§ **RAW DATA**
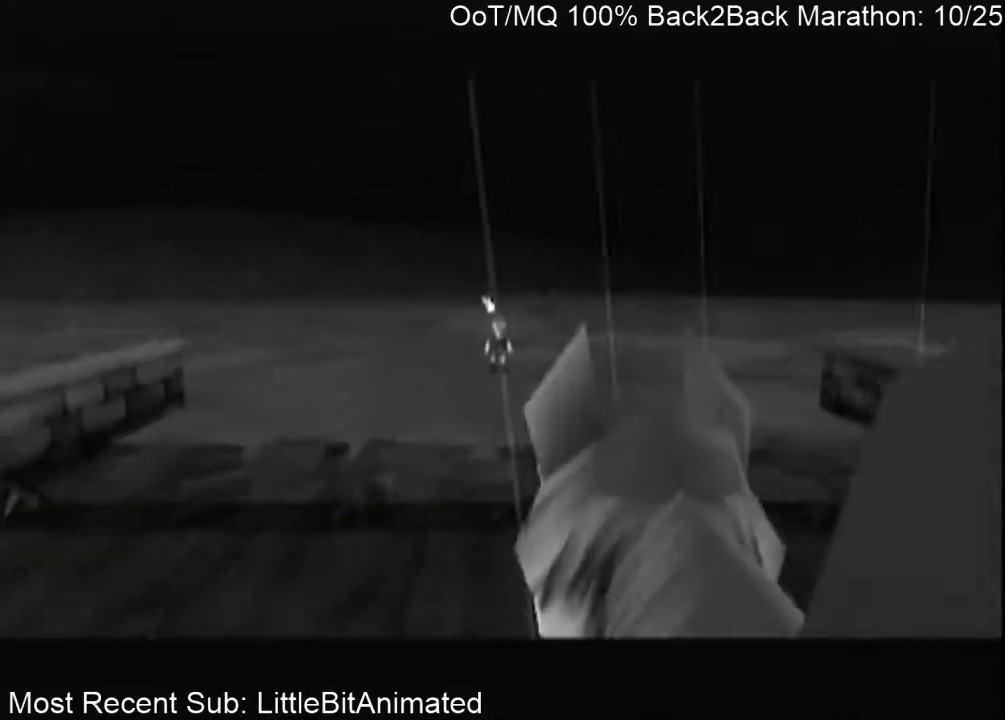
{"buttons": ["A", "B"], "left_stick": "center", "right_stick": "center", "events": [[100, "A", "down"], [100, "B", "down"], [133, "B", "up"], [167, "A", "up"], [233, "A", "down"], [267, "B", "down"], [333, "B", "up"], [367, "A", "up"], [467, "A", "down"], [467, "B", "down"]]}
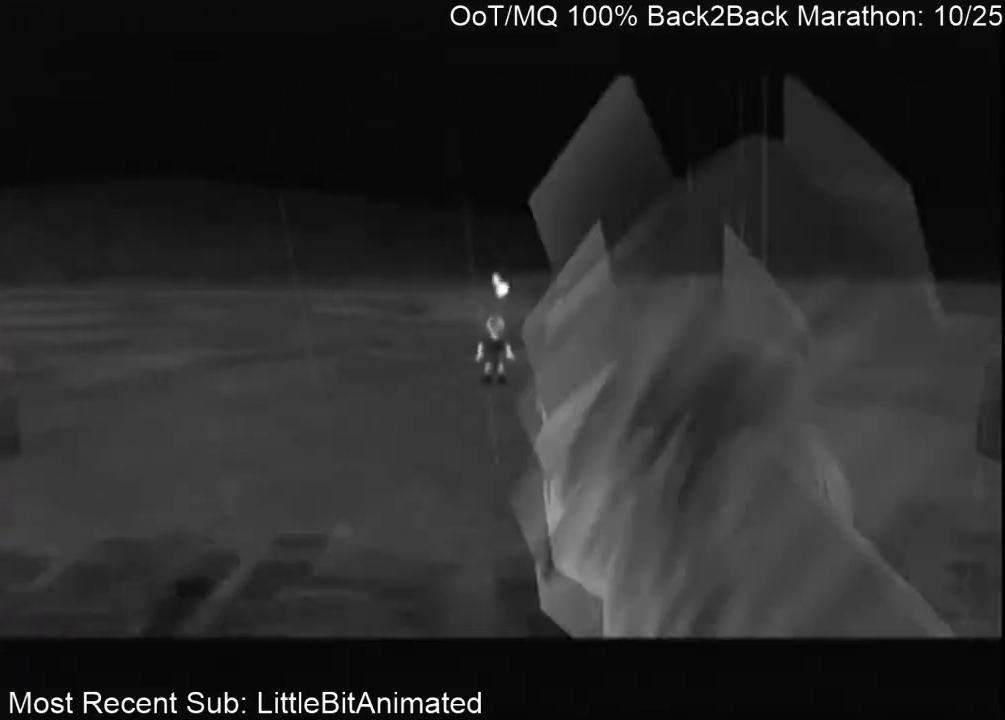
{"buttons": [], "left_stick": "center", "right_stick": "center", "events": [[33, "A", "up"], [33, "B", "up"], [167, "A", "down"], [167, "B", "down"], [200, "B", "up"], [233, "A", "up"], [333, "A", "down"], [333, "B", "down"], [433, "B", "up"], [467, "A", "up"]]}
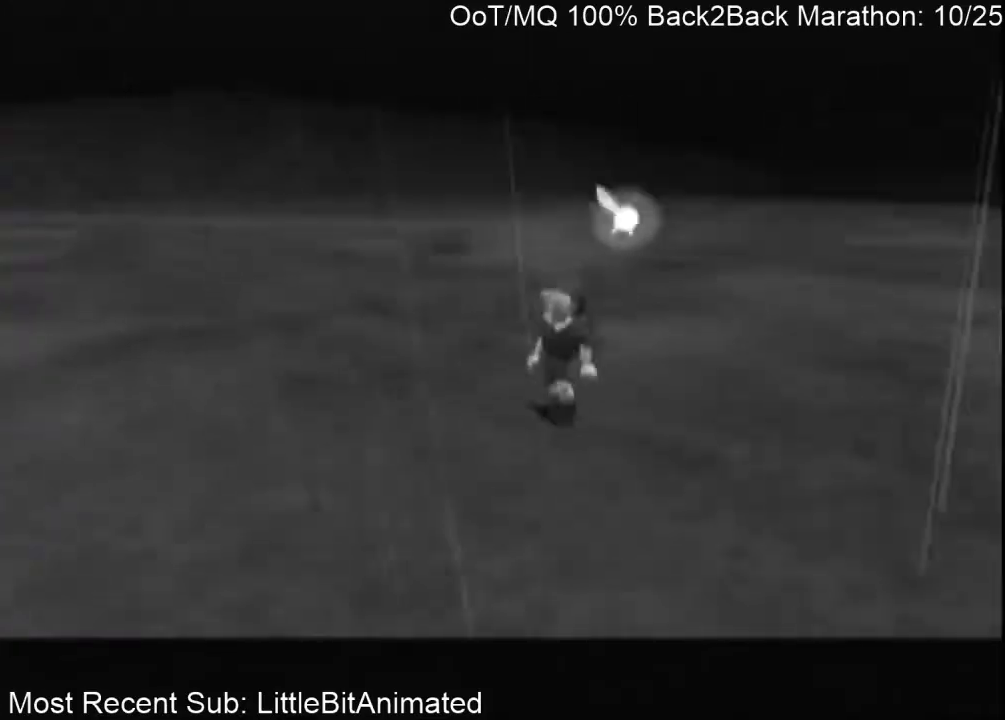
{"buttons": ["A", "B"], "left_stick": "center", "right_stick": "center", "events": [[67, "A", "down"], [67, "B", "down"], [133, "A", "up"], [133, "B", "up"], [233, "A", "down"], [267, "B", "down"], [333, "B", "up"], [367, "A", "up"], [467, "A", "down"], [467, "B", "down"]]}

§ **REQUIRED ACTION**
An exact copy of every line above is needed, without the images.

§ **OUTPUT**
{"buttons": ["A", "B"], "left_stick": "center", "right_stick": "center", "events": [[100, "A", "down"], [100, "B", "down"], [133, "B", "up"], [167, "A", "up"], [233, "A", "down"], [267, "B", "down"], [333, "B", "up"], [367, "A", "up"], [467, "A", "down"], [467, "B", "down"]]}
{"buttons": [], "left_stick": "center", "right_stick": "center", "events": [[33, "A", "up"], [33, "B", "up"], [167, "A", "down"], [167, "B", "down"], [200, "B", "up"], [233, "A", "up"], [333, "A", "down"], [333, "B", "down"], [433, "B", "up"], [467, "A", "up"]]}
{"buttons": ["A", "B"], "left_stick": "center", "right_stick": "center", "events": [[67, "A", "down"], [67, "B", "down"], [133, "A", "up"], [133, "B", "up"], [233, "A", "down"], [267, "B", "down"], [333, "B", "up"], [367, "A", "up"], [467, "A", "down"], [467, "B", "down"]]}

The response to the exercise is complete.